Sayfa Alıntısı:
◆ ◆ ◆

21 Ocak 2017 Cumartesi

Geçersiz Kimlik

Yüzümün Kalıbı

Her ayın ikinci hafta sonu Seiba eğitimleri için İstanbul'dayım. İstanbul'a gitmeye alıştım artık. Orada yaşamanın nasıl bir şey olduğunu pek bilmiyorum ama gezmek güzel. En güzel kısmı da İzmir'e dönmek. Genellikle toplu taşıma kullanan biri olarak iki şehirde de yanımda kartlarımı taşıyorum. Onları özene bezene aldığım kırmızı plastik kaba koyuyorum. Şehir değiştirdikçe de birini çıkarıp diğerini takıyorum. Bu ay geri döndüğümün ertesi gün provamız vardı. Arkadaşımla aynı otobüsü denk getirme çalışmalarımız sonuç verdi ve ben otobüse bindim. Yeni döndüğüm için kartımı değiştirmiştim yalnız bakiyem yeterli mi yetersiz mi pek de emin değildim. Ben cihaza kartımı gösterdim “Geçeriz kart” dedi aslında tam olarak öyle demedi. İki kelimeydi söylediği şey ama "bu kartınız pek bir işe yaramıyor" anlamında bir şeyler dedi cihaz. Ben inanamadım. Çünkü kartımı yeni değiştirmiştim üstelik de öğrenci kartımdı. -Halen yüksek lisans yapmanın faydaları. -Kartı bir daha gösterdim yine aynı tepki. İnsanlar arkamda biriktiler. Yana çekildim. Her geçen kişinin arkasından kartımı gösteriyorum. Çıkarıp gösteriyorum, ters çeviriyorum. Yine olmuyor yine olmuyor. Bu arada canım arkadaşım da bana sesleniyormuş benim kartımı kullan diye ama ben hiç kimseyi görmüyorum sadece beynimde bu nasıl artık geçersiz olabilir sorusu var. Şöför bana “kart sizin değil mi” diye sordu. Ben ısrarla benim olduğunu söylüyorum en sonunda vazgeçtim ve arkaya doğru ilerleyip arkadaşımın kartını aldım. Her şey bitip de oturduğumda beynim durmuş gibiydi. Neden bu kadar panik yaptığımı bir türlü anlayamadım. Biraz sakinleşince birden aklıma eski kartımı çıkarmış olduğum yeni kartımın ise çantamda olduğu geldi. Bu kart aynı zamanda benim üzerinde fotoğrafım da olan kimliğimdi.

◆ ◆ ◆

İş Emri 1: Sayfa alıntısına göre yazar her ayın ikinci hafta sonu ne için İstanbul'a gidiyor?

◆ ◆ ◆

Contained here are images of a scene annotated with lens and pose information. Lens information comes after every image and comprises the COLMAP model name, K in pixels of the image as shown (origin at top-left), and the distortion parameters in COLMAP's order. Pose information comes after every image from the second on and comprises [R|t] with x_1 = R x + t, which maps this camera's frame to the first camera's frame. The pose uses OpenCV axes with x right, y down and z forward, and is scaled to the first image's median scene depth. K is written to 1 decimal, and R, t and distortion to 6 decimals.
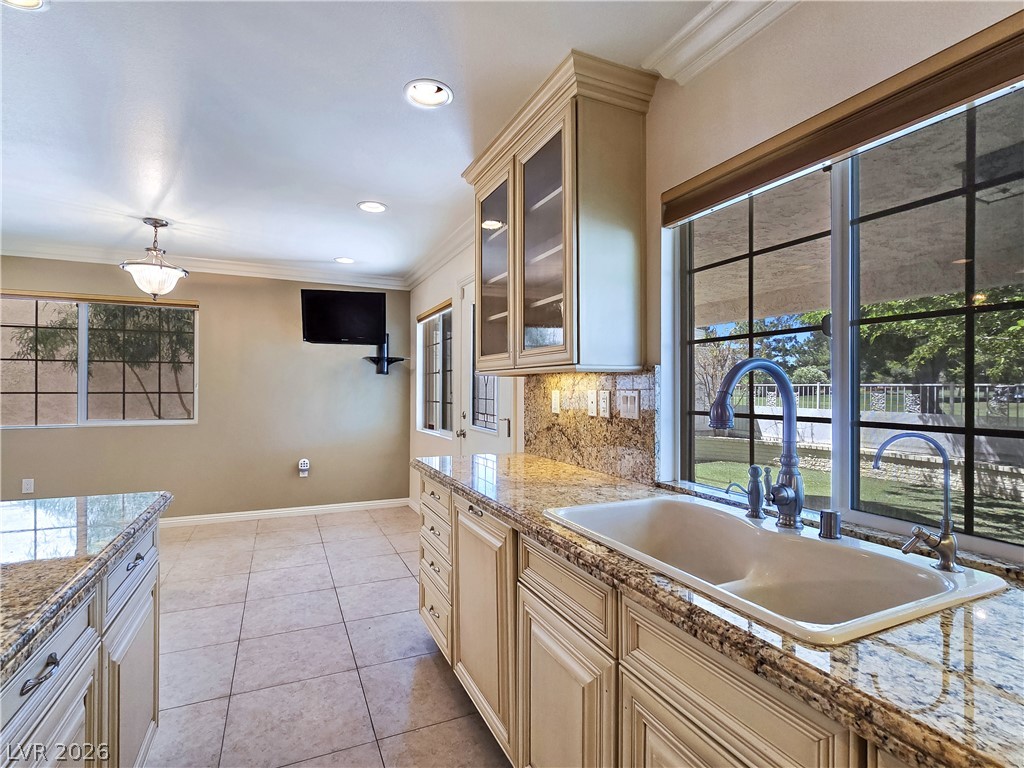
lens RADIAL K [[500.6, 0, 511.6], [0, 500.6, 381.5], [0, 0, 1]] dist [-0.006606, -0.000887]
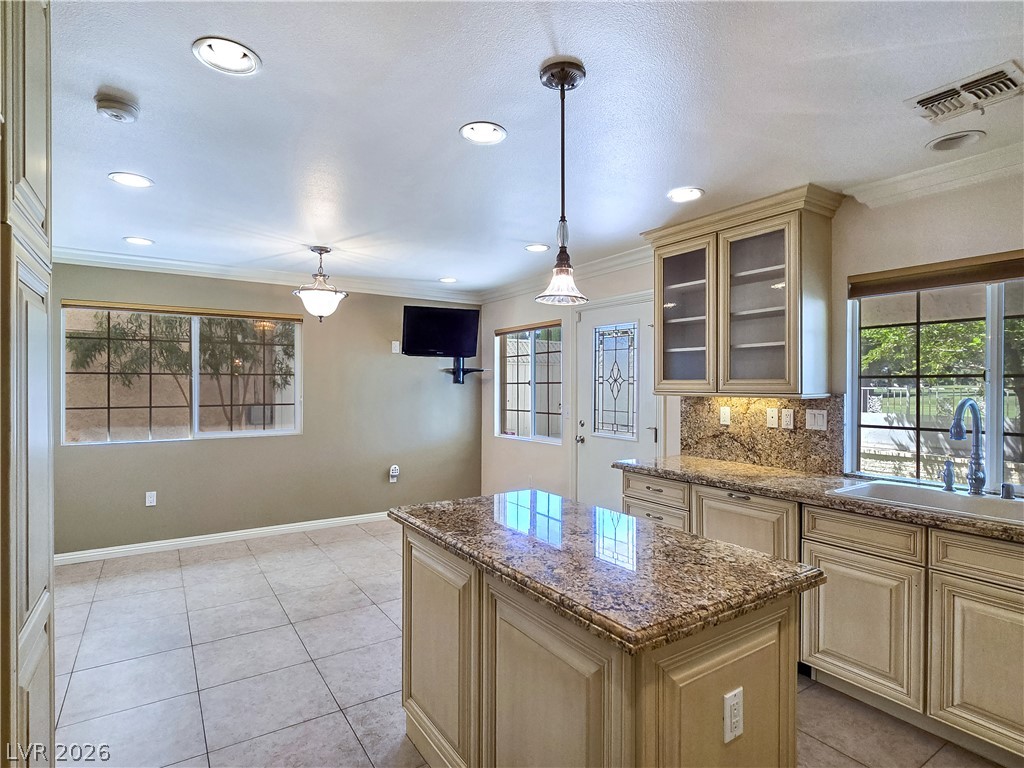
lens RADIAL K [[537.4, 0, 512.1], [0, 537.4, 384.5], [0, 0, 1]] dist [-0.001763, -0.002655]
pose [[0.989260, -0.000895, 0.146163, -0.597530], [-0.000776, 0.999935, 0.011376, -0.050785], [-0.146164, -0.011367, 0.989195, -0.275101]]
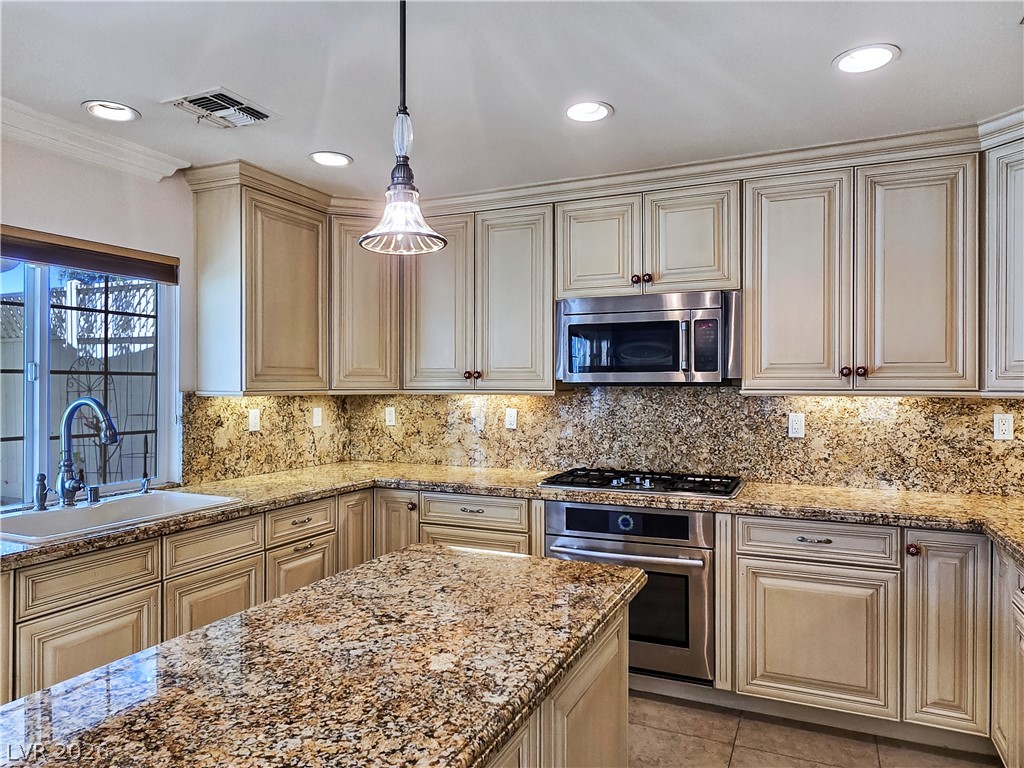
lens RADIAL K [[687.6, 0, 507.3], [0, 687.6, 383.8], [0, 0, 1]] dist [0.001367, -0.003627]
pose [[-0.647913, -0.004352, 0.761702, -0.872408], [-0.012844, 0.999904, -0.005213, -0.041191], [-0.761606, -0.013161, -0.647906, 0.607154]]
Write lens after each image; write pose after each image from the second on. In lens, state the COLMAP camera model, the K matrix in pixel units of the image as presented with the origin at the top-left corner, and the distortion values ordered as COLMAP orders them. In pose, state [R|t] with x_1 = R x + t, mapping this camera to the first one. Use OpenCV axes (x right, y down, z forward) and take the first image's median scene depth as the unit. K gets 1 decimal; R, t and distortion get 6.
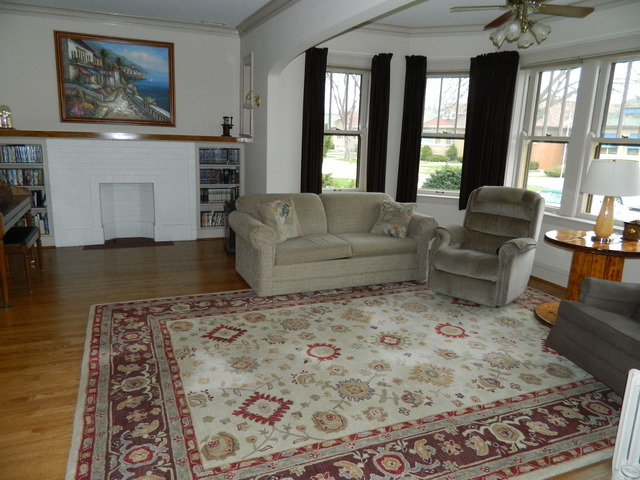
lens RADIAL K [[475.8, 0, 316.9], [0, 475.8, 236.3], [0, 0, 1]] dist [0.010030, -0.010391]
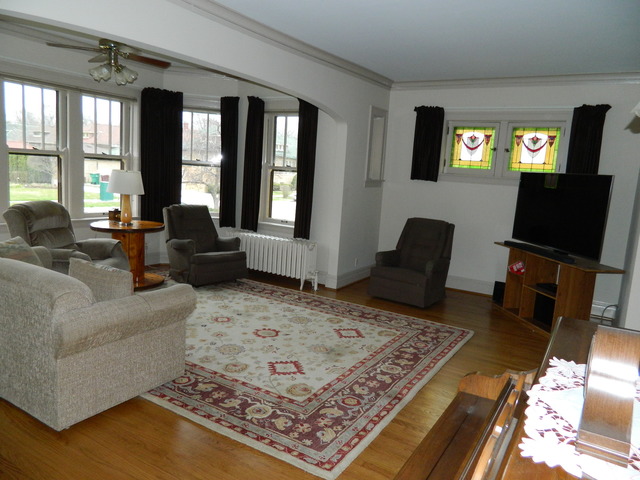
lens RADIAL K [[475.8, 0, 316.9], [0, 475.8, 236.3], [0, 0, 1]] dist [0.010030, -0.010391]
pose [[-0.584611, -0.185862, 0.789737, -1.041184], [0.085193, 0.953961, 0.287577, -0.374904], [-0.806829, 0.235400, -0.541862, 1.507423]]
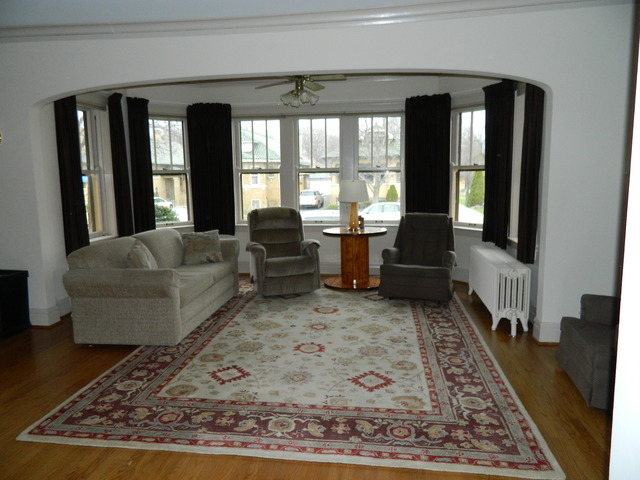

◆ ◆ ◆

İş Emri 2: Satırların en başından "dist [0.001367, -0.003627]" geçen satıra kadar olan kısmı, iki ucu da dahil, olduğu gibi yeniden yaz. Resimleri cevaba koyma.

Görev Çıktısı 1: Seiba eğitimleri için.

Görev Çıktısı 2:
Contained here are images of a scene annotated with lens and pose information. Lens information comes after every image and comprises the COLMAP model name, K in pixels of the image as shown (origin at top-left), and the distortion parameters in COLMAP's order. Pose information comes after every image from the second on and comprises [R|t] with x_1 = R x + t, which maps this camera's frame to the first camera's frame. The pose uses OpenCV axes with x right, y down and z forward, and is scaled to the first image's median scene depth. K is written to 1 decimal, and R, t and distortion to 6 decimals.
lens RADIAL K [[500.6, 0, 511.6], [0, 500.6, 381.5], [0, 0, 1]] dist [-0.006606, -0.000887]
lens RADIAL K [[537.4, 0, 512.1], [0, 537.4, 384.5], [0, 0, 1]] dist [-0.001763, -0.002655]
pose [[0.989260, -0.000895, 0.146163, -0.597530], [-0.000776, 0.999935, 0.011376, -0.050785], [-0.146164, -0.011367, 0.989195, -0.275101]]
lens RADIAL K [[687.6, 0, 507.3], [0, 687.6, 383.8], [0, 0, 1]] dist [0.001367, -0.003627]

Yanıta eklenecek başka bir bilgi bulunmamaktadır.